マグネシウムは月経痛を和らげる主な2つのメカニズムがあります。

  • 筋肉の緊張を緩め、自然な筋弛緩剤として作用する。
  • 体内でのカルシウム吸収を高め、カルシウムが持つ痛み軽減効果をサポートする。

マグネシウムのその他の健康効果

高血圧、心血管疾患、糖尿病の予防・管理に役立ちます。筋肉・神経機能の維持、骨の強化、心拍リズムの安定、正常血圧の維持、免疫機能の向上、血糖値の調整など、多岐にわたる健康効果があります。

マグネシウムを多く含む食品

ほうれん草などの濃い緑色葉野菜はマグネシウムが豊富です。

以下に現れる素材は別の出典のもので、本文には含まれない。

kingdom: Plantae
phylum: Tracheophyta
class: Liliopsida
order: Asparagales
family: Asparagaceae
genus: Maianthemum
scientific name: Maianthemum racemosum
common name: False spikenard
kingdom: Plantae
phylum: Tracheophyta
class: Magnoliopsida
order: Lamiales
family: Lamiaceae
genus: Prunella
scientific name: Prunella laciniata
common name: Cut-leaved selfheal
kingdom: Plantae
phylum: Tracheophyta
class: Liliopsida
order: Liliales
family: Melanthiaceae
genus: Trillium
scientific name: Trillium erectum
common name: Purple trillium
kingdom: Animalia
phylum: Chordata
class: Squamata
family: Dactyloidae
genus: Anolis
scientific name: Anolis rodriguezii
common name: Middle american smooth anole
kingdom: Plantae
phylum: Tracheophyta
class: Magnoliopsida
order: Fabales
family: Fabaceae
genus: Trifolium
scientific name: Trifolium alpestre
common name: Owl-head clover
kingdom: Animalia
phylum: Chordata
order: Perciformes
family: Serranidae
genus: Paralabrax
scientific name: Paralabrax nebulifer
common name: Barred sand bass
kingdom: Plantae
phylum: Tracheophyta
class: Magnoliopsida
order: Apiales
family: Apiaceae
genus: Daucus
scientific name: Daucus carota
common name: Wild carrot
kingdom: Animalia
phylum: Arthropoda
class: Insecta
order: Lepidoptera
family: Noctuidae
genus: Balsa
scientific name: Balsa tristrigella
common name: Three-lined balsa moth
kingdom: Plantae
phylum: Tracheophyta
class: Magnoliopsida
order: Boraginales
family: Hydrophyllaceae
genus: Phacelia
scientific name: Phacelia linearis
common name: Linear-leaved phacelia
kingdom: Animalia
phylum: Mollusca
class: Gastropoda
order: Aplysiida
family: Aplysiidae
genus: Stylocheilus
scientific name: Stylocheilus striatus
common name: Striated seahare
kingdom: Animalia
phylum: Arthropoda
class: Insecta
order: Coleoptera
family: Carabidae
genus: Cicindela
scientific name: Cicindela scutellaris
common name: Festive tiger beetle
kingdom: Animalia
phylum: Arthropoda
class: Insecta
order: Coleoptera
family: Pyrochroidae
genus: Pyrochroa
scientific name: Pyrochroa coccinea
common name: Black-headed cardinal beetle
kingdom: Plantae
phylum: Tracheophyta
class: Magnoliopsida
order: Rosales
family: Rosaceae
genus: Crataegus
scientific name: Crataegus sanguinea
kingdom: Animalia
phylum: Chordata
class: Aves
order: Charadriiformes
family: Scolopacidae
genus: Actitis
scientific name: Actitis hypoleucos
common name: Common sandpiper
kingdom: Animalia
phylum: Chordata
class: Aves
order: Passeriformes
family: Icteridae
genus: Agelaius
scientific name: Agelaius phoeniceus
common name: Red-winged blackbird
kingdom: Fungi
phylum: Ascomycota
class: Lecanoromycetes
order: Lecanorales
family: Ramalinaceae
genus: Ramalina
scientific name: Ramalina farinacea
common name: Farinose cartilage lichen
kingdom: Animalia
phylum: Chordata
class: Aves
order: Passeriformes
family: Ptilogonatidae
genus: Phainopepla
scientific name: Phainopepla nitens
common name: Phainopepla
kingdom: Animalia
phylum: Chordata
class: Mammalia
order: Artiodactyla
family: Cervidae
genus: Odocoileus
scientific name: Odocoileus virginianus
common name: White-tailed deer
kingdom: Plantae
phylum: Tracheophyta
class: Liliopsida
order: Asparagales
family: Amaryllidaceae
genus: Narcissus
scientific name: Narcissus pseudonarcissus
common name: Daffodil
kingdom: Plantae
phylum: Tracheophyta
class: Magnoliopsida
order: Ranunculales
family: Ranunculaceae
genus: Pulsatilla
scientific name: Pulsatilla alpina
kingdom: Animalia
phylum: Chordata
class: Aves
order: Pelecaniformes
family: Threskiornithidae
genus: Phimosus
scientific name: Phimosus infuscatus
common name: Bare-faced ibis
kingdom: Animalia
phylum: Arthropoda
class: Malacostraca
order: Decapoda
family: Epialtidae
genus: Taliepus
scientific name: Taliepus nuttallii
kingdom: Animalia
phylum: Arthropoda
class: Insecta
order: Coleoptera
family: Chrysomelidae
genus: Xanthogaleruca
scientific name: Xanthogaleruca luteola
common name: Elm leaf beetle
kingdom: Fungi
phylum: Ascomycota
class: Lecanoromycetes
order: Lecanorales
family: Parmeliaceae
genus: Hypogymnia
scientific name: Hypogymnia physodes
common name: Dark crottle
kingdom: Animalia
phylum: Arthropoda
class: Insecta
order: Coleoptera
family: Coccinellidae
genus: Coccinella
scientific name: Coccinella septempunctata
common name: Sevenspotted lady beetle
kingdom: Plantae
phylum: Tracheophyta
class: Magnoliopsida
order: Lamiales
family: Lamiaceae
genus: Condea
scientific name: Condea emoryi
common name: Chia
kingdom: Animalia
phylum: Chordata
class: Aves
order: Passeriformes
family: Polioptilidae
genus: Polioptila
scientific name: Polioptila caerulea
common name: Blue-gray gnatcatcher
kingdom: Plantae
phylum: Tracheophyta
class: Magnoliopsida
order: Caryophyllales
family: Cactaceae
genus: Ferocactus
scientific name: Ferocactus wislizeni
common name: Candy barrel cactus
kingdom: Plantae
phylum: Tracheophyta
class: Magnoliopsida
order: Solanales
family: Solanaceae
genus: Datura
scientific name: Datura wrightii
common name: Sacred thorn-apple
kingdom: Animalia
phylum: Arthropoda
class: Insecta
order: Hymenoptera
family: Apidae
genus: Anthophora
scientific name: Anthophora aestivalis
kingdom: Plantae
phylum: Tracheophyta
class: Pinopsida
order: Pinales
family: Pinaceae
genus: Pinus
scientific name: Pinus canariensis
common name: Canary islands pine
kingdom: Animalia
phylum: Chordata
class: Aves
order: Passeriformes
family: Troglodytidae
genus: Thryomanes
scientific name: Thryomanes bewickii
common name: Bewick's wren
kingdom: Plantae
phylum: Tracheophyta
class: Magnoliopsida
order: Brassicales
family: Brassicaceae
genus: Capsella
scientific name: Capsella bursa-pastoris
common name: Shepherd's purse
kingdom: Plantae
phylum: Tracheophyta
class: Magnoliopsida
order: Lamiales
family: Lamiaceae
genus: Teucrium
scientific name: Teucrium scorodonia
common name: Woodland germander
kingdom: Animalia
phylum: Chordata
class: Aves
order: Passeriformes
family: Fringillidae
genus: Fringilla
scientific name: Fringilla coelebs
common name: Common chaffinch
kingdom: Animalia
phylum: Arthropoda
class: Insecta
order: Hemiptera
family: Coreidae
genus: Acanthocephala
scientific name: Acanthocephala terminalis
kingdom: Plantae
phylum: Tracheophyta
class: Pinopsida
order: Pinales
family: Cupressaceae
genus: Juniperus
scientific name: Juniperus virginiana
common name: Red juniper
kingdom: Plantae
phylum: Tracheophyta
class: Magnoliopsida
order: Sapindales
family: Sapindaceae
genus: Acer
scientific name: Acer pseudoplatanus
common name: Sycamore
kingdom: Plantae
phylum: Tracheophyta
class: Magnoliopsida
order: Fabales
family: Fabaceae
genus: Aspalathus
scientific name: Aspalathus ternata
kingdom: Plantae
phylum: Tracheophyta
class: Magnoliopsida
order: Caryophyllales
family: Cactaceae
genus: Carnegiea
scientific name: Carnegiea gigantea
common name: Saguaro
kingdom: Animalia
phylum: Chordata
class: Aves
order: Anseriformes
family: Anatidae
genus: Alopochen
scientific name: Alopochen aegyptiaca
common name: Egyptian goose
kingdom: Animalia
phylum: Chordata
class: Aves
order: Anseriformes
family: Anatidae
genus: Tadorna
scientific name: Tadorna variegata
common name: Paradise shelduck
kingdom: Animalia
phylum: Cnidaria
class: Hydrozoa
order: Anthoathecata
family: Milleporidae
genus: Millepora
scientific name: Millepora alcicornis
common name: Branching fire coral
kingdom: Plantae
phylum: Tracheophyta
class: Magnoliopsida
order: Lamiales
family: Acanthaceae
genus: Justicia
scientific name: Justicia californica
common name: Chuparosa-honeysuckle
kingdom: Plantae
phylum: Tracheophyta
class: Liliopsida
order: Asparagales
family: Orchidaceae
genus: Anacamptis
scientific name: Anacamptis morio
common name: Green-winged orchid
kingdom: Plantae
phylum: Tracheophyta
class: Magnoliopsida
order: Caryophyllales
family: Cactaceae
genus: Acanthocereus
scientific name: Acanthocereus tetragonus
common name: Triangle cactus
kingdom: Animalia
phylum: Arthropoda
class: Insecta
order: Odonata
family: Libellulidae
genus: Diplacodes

その他、ヨーグルト、乾燥果実、豆類、エンドウ、ナッツ、種子、全粒・未精製穀物にも含まれます。硬水(ミネラルが多い水)にもマグネシウムが含まれることがあります。

女性のマグネシウム推奨摂取量

米国国立医学研究所(IOM)は、以下の摂取基準を示しています。

  • 14〜18歳:1日あたり360 mg
  • 19〜30歳:1日あたり310 mg
  • 31歳以上:1日あたり320 mg

月経痛緩和を目的とする場合、ベス・イスラエル・ディーコネス病院は、生理周期の15日目から月経開始までの間、1日500〜1,000 mgのマグネシウム摂取を推奨しています。

マグネシウムサプリメントの選び方

食事だけで十分な量を取れない場合は、マグネシウム酸化物やマグネシウムクエン酸塩などの形態のサプリを利用できます。市販の錠剤は100 mg〜250 mgが一般的です。過剰摂取を避けるため、医師や栄養士に相談することをおすすめします。

まとめ

マグネシウムは筋肉のリラックスとカルシウム吸収を通じて月経痛を和らげる可能性があります。バランスの取れた食事で摂取できない場合は、適切なサプリメントで補うと良いでしょう。